WHAT THE TASK REQUIRES ▸
Output everything from the start of the records down to the line containing "Identify the document", both ends included, copying each line verbatim.

Bounding box entries:
<<<<

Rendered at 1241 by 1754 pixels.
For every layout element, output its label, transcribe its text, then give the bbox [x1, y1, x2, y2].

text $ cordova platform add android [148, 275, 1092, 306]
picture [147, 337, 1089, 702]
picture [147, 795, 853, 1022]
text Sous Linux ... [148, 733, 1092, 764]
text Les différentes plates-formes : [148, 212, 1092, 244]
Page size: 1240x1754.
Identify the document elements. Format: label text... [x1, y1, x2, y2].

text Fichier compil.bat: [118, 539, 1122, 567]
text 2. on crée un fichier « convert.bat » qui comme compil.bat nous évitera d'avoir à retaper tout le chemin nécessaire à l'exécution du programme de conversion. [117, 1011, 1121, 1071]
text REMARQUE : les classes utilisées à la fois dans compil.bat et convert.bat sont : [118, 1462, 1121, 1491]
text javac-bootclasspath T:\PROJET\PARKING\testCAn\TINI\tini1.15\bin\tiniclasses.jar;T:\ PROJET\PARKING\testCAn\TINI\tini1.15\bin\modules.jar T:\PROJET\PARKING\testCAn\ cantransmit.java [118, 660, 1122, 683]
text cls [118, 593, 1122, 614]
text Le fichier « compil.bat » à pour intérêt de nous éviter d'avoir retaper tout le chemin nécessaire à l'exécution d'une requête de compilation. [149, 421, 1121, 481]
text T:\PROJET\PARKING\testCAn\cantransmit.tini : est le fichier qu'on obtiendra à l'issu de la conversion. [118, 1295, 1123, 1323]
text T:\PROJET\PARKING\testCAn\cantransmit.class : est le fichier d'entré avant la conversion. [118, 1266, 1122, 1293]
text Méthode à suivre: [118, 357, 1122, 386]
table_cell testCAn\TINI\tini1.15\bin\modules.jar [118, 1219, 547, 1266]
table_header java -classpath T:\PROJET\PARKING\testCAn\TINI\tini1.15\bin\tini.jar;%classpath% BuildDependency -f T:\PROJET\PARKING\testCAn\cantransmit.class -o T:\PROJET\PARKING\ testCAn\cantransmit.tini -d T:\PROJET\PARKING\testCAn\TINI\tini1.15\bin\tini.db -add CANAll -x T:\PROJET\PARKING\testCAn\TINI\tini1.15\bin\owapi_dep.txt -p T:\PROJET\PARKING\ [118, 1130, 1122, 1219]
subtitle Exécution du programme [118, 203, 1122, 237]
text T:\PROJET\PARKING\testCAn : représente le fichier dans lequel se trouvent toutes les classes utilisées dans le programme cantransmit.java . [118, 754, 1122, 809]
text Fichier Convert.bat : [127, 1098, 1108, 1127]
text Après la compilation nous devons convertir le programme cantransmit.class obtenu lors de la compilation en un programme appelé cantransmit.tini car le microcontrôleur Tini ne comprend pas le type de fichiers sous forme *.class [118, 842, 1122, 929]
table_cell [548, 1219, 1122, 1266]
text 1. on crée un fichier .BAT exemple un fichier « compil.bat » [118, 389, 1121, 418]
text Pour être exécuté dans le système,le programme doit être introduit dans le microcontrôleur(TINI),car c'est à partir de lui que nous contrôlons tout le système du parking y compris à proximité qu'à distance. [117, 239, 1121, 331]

>>>>

EXERCISE SOLUTION ▸
Rendered at 1241 by 1754 pixels.
For every layout element, output its label, transcribe its text, then give the bbox [x1, y1, x2, y2].

text $ cordova platform add android [148, 275, 1092, 306]
picture [147, 337, 1089, 702]
picture [147, 795, 853, 1022]
text Sous Linux ... [148, 733, 1092, 764]
text Les différentes plates-formes : [148, 212, 1092, 244]
Page size: 1240x1754.
Identify the document elements. Format: label text... [x1, y1, x2, y2].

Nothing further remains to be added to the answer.